Вообще-то референдум занимает вполне почетное место в ряду прочих полезных понятий, которыми обогатил человеческую цивилизацию Древний Рим. Родилось это существительное от латинского глагола referre — «возвращать» и на тогдашнем политическом сленге означало возвращение какого-то вопроса из органов представительной власти на решение непосредственно народу. СССР семь десятилетий обходился без древнеримской прямой демократии, а первая и единственная попытка выяснить мнение этого самого народа получилась довольно неуклюжей, лукавой и по большому счету пустой, потому как власть (союзная) бездарно и бессмысленно растратила полученный напрямую от народа кредит доверия и в конечном счете потеряла страну, которую вроде бы собиралась спасать.
Вспомним: «парад суверенитетов», начатый с провозглашения оного Эстонией еще в 1988 году (чему союзная власть оказалась бессильна противостоять), в 1990 году после аналогичного шага РСФСР приобрел лавинообразный характер: до конца года не только не осталось ни единой союзной республики, которая не утвердила бы свое первенство и верховенство на собственной территории перед общесоюзными законами и интересами, но и автономии уже двинулись следом. На этом фоне вдогонку поезду, уже отошедшему от платформы, и вполне в духе округлого пышнословия тогдашнего первого лица союзная власть решила испросить народной поддержки, даже не сумев коротко и ясно сформулировать, что же конкретно она имеет в виду.
Вопрос, адресованный почти 190 миллионам избирателей (без шести республик — Армении, Грузии, Молдавии, Латвии, Литвы и Эстонии, участвовать в референдуме отказавшихся) — от академиков до плотников и от просвещенных жителей столиц до обитателей аулов и кишлаков, оказался по-горбачевски длинным, неконкретным и допускавшим разные толкования: «Считаете ли Вы необходимым сохранение Союза Советских Социалистических Республик как обновленной федерации равноправных суверенных республик, в которой будут в полной мере гарантироваться права и свободы человека любой национальности?»
В республиках, принявших участие в плебисците, один только Нурсултан Назарбаев, на тот момент председатель Верховного Совета Казахской ССР, возымел смелость переформулировать вопрос в более конкретных выражениях: «Считаете ли Вы целесообразным сохранение Союза ССР как Союза равноправных суверенных государств». Россия одновременно с союзным объявила собственный референдум, который посчитала более важным — о введении поста всенародно избираемого Президента РСФСР. В Киеве к основному вопросу прибавили свой, становившийся ключевым: «Согласны ли вы с тем, что Украина должна быть в составе Союза Советских суверенных государств на основе Декларации о государственном суверенитете Украины?»
Собственно говоря, сам факт объявления референдума о сохранении Союза (без внятного объяснения, что же реально под этим понимать) уже свидетельствовал о кризисе государственности: в благополучной стране не придет в голову спрашивать народ: стоит ли сберегать государство? Как бы то ни было, почти 76,4 процента голосов за, поданных в целом по девяти республикам, можно было трактовать и так, и эдак, но отданы они были все же в пользу сохранения единой страны. С другой стороны, разделение голосов почти пополам в Москве и Ленинграде, Волгограде и Владивостоке, как и преобладание нет в Свердловской области, свидетельствовали не о сепаратистских настроениях, а о демонстративном отказе в доверии пресловутому союзному «Центру». Вряд ли на этом фоне кремлевскую команду могли утешить 98 процентов за в Туркмении или 91 процент в Туве.

Исходные данные —

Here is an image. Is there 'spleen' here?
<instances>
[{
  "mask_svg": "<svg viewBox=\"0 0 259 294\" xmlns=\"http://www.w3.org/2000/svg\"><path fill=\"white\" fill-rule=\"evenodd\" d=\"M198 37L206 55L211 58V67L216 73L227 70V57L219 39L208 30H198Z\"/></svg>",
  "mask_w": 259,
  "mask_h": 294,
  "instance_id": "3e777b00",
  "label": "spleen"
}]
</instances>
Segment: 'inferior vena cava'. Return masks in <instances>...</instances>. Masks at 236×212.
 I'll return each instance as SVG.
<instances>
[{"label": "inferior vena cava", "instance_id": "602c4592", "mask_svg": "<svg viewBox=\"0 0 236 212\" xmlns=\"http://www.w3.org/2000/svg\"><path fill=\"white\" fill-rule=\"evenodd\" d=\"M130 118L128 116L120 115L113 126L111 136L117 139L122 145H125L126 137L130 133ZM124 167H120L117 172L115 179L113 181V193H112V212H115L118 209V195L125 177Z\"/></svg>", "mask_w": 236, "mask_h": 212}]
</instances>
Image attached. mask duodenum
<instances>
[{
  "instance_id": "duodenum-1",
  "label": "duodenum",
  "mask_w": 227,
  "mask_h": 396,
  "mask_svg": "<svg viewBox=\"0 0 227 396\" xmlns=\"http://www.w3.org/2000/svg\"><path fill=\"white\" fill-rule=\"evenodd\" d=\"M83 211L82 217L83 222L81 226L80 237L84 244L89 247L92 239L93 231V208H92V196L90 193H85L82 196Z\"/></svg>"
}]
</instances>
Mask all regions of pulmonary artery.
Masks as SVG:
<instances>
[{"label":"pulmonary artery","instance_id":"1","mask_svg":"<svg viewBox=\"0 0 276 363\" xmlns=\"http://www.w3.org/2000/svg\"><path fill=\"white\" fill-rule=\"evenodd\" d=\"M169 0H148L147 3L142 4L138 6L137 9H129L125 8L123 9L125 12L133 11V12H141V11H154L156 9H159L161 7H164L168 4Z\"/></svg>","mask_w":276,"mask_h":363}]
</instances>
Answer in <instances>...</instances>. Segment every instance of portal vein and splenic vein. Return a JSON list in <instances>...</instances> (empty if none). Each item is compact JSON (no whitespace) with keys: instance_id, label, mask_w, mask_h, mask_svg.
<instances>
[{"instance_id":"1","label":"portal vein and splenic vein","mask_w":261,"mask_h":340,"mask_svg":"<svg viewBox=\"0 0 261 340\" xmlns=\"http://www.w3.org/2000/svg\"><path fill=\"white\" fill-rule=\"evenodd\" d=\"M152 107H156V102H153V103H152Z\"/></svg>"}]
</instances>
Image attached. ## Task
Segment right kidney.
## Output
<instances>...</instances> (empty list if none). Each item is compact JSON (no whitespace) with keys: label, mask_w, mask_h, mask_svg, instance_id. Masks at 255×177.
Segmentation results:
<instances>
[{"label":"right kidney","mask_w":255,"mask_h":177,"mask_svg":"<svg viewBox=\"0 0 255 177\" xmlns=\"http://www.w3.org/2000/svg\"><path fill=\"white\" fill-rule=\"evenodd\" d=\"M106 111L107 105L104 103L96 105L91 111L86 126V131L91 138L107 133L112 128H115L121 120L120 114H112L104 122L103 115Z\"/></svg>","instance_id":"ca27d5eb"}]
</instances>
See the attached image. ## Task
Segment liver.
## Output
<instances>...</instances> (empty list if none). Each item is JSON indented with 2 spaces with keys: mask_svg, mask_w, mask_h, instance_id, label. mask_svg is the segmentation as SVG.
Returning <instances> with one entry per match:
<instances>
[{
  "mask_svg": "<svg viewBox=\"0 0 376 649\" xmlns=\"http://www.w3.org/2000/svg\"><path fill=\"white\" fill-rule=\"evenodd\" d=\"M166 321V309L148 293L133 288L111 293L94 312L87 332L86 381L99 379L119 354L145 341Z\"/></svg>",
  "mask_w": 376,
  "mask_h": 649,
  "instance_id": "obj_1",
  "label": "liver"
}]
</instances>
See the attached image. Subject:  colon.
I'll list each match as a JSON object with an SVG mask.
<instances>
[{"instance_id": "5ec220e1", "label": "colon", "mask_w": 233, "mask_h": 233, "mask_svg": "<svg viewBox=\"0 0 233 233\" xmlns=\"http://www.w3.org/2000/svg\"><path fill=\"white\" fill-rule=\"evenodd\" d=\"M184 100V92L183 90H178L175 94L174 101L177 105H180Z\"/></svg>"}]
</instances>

Условие задания — Перепишите без изменений часть текста о референдуме о сохранении Союза: от слов «Собственно говоря, сам» до слов «процент в Туве.» включительно.

Решение задачи —
Собственно говоря, сам факт объявления референдума о сохранении Союза (без внятного объяснения, что же реально под этим понимать) уже свидетельствовал о кризисе государственности: в благополучной стране не придет в голову спрашивать народ: стоит ли сберегать государство? Как бы то ни было, почти 76,4 процента голосов за, поданных в целом по девяти республикам, можно было трактовать и так, и эдак, но отданы они были все же в пользу сохранения единой страны. С другой стороны, разделение голосов почти пополам в Москве и Ленинграде, Волгограде и Владивостоке, как и преобладание нет в Свердловской области, свидетельствовали не о сепаратистских настроениях, а о демонстративном отказе в доверии пресловутому союзному «Центру». Вряд ли на этом фоне кремлевскую команду могли утешить 98 процентов за в Туркмении или 91 процент в Туве.